In early 1846, Dickens was, for a very short time, editor of The Daily News which in February reported the appearance, in his brown velveteen jacket, of one Thomas Wicks who had shot and murdered his master, James Bostock. Mr Wicks, aged 21, seems to have been a bit of a dandy. The newspaper described his carefully arranged hair with a curl over each ear as well as his velvet ‘shooting jacket’ – he had obviously dressed for the trial. He bowed to the court with ‘the air of an actor who looks upon himself as a star of considerable magnitude’, and ‘displayed himself to the court, so long, that at length the jailor touched his arm and reminded him that his business was with the bench.’

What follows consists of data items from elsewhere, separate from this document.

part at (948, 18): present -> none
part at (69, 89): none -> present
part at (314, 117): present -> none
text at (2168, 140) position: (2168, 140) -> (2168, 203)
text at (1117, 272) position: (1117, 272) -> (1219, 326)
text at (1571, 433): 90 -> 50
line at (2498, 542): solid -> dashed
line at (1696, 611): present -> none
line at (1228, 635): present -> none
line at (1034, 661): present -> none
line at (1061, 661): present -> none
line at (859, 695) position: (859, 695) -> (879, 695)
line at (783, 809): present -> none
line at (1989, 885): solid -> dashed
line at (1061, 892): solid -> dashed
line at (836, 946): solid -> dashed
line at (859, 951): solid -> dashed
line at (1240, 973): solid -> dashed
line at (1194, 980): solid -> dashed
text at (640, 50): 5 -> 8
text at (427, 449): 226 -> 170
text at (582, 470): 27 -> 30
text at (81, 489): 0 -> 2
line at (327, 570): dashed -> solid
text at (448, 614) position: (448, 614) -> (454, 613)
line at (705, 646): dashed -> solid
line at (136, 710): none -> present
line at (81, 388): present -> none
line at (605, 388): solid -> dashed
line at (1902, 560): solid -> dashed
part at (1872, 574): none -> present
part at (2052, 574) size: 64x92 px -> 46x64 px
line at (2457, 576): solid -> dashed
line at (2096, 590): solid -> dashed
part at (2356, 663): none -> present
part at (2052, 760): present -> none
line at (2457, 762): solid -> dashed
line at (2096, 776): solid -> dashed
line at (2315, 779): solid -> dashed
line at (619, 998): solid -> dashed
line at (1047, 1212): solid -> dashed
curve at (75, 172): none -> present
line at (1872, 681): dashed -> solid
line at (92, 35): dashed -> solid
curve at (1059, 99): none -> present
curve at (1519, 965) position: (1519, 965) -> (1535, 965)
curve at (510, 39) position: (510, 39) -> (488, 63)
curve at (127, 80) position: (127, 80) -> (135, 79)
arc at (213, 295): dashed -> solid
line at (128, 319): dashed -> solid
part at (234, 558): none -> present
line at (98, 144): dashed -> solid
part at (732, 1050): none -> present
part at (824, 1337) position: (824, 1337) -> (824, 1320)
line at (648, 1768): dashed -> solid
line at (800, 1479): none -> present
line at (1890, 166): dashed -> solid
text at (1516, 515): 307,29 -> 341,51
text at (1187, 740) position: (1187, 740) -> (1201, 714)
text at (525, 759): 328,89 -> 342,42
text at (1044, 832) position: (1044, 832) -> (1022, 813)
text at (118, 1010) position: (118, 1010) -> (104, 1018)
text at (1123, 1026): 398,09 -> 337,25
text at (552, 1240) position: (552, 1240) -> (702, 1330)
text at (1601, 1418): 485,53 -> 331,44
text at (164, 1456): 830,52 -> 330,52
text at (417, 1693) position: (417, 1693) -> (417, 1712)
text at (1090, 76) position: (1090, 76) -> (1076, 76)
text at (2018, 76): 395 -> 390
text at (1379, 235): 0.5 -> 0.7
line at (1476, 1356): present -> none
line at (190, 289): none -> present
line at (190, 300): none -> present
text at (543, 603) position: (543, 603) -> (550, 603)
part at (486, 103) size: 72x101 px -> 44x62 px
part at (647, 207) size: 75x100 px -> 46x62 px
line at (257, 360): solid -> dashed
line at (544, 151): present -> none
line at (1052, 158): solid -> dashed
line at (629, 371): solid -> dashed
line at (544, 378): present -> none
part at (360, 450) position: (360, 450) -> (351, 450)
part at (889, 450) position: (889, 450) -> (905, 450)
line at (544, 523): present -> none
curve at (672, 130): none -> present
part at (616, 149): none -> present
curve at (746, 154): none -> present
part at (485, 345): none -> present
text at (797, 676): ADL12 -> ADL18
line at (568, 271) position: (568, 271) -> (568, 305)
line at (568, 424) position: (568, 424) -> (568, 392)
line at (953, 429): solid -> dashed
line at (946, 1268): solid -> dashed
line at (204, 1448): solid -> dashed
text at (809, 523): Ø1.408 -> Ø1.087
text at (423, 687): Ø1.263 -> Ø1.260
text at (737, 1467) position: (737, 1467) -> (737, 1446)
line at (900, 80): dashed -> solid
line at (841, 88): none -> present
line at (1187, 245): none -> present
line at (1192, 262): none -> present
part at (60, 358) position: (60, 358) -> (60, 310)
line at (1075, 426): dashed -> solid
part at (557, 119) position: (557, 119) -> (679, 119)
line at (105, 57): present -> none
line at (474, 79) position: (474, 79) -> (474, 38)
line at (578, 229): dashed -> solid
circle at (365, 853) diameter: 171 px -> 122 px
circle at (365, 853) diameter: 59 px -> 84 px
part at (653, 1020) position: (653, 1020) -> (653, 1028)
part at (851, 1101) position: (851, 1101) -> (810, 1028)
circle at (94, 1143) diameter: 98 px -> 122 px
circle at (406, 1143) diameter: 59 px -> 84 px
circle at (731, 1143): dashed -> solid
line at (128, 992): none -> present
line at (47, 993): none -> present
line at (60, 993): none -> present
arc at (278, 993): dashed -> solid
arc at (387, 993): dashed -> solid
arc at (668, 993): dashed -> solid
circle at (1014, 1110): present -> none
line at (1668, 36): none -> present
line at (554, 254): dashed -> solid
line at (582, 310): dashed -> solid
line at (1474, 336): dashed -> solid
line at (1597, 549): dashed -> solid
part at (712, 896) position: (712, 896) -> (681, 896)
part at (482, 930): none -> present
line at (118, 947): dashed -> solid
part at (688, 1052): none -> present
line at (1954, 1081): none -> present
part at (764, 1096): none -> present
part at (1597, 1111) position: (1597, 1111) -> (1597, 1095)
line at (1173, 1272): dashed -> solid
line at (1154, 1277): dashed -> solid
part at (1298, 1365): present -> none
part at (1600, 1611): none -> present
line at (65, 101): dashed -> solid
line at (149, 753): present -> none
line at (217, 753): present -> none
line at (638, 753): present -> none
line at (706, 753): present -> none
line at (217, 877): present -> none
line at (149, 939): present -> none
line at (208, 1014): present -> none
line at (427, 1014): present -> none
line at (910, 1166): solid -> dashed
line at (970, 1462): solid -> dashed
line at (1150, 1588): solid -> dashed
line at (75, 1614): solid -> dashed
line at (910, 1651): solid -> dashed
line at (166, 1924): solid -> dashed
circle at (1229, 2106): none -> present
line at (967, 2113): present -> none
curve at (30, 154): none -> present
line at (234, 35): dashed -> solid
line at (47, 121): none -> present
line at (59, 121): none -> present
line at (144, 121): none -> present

Dickens resigned his editorship in February, but continued to contribute articles, especially on the subject of capital punishment. He wrote three letters arguing for the abolition of capital punishment. He believed it was against the laws of God and that the spectacle created vice and violence in the crowd. Moreover, he argued, it was not a deterrent. He cited the case of Thomas Wicks whom he said had attended three executions. The Daily News reported that Wicks had occupied a front seat at a window facing the gallows ‘for which he had paid a somewhat high rent.’ Not put off his own capital crime, then.
Thomas Wicks was executed on March 30th, 1846. Some in the crowd cried ‘Shame!’ for there had been some doubt about his sanity, but an appeal was refused.
Of murder and madness, Dickens wrote that even if the evidence against the prisoner seemed incontrovertible, ‘If I could, by any reasonable special pleading with myself, find him mad rather than hang him, I think I would.’
Dickens recognised that the case for abolition would never prevail and he continued to argue at least for executions in the privacy of the gaol.